▸ TESTO DI LETTURA
────

A Marsala arriva una nuova stretta contro la malamovida. La sindaca Andreana Patti ha firmato un'ordinanza che introduce il divieto di vendita, somministrazione e consumo di bevande alcoliche e superalcoliche in diverse fasce e modalità, con l'obiettivo di tutelare l'ordine pubblico, la sicurezza urbana e il decoro cittadino durante la stagione estiva. Il provvedimento resterà in vigore fino al 30 ottobre.
Divieto dalle 23 alle 6 del mattino
L'ordinanza stabilisce che, dalle ore 23 alle ore 6 del giorno successivo, su tutto il territorio comunale è vietata la vendita e la somministrazione di bevande alcoliche e superalcoliche.
Nello stesso arco orario è inoltre vietato detenere e consumare alcolici nei luoghi pubblici.
La misura riguarda l'intero territorio di Marsala e punta a limitare gli episodi legati all'abuso di alcol nelle ore notturne.
Chi dovrà rispettare il provvedimento
Il divieto interessa un'ampia platea di attività economiche. In particolare coinvolge:
· gli esercizi di somministrazione di alimenti e bevande, anche temporanei;
· i circoli privati;
· le attività artigianali;
· le attività commerciali;
· i distributori automatici.

────

Dati raccolti
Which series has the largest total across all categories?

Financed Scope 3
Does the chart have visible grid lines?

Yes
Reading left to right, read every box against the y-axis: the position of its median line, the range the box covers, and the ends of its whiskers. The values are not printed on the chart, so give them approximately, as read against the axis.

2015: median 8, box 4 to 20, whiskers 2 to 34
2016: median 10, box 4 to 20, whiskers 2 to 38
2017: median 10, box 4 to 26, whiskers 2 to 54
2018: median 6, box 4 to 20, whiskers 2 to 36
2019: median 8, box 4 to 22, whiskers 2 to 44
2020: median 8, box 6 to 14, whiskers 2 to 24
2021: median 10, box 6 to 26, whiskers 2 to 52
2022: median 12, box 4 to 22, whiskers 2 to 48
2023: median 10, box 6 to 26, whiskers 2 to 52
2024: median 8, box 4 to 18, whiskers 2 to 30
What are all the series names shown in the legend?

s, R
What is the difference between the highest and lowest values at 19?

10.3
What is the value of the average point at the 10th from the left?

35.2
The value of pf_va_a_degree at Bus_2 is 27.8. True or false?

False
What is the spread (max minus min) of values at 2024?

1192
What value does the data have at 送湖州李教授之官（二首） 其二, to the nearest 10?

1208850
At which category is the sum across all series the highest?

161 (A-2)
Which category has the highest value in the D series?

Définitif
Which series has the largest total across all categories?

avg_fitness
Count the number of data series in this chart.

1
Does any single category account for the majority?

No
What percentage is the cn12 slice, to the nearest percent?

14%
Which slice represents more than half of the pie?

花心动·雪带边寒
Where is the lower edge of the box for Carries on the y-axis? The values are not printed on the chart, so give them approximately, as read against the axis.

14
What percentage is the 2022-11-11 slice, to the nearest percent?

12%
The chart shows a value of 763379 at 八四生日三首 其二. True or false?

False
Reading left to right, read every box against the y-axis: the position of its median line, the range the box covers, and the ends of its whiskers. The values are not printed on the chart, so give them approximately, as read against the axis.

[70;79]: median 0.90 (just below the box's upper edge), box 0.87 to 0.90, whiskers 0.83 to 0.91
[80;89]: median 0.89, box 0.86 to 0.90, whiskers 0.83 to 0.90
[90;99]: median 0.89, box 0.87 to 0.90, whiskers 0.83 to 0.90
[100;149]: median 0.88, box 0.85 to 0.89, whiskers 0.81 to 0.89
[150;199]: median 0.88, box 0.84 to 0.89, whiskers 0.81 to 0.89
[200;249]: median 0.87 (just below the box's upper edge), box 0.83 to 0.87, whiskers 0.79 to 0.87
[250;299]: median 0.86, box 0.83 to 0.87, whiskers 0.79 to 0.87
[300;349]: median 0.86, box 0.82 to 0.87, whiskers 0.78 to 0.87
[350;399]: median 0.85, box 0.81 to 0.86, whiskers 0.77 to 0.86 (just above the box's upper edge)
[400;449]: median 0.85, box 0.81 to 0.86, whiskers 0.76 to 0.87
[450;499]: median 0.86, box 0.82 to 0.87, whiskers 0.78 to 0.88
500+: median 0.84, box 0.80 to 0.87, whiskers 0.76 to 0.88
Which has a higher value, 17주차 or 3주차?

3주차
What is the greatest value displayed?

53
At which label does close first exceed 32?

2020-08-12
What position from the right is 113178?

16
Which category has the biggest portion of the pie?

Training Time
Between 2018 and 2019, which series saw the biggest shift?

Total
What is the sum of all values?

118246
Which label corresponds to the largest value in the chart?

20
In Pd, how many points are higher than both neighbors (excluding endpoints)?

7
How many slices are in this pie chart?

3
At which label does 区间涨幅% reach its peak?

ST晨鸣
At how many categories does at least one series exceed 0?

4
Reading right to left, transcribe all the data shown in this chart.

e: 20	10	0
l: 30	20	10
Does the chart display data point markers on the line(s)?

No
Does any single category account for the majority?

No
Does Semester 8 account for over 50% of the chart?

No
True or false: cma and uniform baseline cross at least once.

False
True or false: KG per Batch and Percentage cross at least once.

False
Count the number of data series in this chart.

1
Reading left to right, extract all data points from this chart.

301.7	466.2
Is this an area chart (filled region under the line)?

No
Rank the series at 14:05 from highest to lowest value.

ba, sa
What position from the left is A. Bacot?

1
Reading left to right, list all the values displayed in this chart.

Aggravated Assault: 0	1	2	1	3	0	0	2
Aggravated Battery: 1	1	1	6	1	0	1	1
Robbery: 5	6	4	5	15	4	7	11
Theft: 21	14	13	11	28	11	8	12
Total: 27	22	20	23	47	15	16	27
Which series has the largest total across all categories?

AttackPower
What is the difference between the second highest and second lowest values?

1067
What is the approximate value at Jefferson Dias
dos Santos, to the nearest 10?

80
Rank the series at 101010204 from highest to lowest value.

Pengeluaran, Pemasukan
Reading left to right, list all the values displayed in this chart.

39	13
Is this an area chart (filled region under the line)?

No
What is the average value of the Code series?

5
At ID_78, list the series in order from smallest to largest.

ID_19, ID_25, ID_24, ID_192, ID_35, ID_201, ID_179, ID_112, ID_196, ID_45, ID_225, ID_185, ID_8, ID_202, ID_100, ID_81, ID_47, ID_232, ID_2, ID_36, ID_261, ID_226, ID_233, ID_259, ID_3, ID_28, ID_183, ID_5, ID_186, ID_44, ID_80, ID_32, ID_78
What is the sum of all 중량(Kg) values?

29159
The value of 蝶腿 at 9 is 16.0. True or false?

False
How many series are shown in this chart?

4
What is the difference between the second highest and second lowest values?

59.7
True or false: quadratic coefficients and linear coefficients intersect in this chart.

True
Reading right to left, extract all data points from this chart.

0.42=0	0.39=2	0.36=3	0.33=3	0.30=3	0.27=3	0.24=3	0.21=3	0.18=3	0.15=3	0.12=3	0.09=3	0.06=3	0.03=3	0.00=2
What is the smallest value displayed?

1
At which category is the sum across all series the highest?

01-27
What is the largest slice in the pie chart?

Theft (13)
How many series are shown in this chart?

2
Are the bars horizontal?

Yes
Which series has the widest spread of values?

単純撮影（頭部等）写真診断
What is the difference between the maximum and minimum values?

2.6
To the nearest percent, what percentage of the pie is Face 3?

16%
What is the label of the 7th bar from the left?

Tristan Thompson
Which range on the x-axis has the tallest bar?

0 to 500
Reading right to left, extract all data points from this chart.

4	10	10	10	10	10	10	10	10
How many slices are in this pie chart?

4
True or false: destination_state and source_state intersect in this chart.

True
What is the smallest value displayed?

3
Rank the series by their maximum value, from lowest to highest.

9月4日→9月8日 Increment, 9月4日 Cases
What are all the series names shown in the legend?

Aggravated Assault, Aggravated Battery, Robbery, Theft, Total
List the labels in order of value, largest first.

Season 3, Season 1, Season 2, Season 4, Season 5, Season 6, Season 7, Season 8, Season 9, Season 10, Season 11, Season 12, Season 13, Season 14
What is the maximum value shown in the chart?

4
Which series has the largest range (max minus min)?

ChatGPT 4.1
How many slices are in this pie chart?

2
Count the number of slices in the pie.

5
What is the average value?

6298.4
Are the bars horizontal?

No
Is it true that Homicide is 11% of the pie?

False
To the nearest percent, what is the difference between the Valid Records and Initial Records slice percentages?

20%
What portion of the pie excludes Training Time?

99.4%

────

Come prosegue l'articolo sull'ordinanza anti-alcol della sindaca di Marsala? Scrivine il seguito a partire dalla voce «i distributori automatici».

▸ RISPOSTA
Sono comprese sia le attività in sede fissa sia quelle itineranti.
L'eccezione per bar e ristoranti
L'ordinanza non vieta il consumo di bevande alcoliche all'interno dei locali autorizzati e negli spazi esterni regolarmente concessi in occupazione dagli esercizi pubblici.
Chi siede ai tavoli di un bar, pub o ristorante potrà quindi continuare a consumare bevande alcoliche nel rispetto delle autorizzazioni previste.
Sanzioni fino a 5 mila euro
Per chi non rispetterà le disposizioni sono previste le sanzioni stabilite dalla legge, che possono arrivare fino a 5.000 euro nei casi più gravi.
Con questa ordinanza il Comune punta a contrastare gli episodi di malamovida, ridurre i disagi per i residenti e garantire maggiore sicurezza negli spazi pubblici durante il periodo di maggiore affluenza estiva.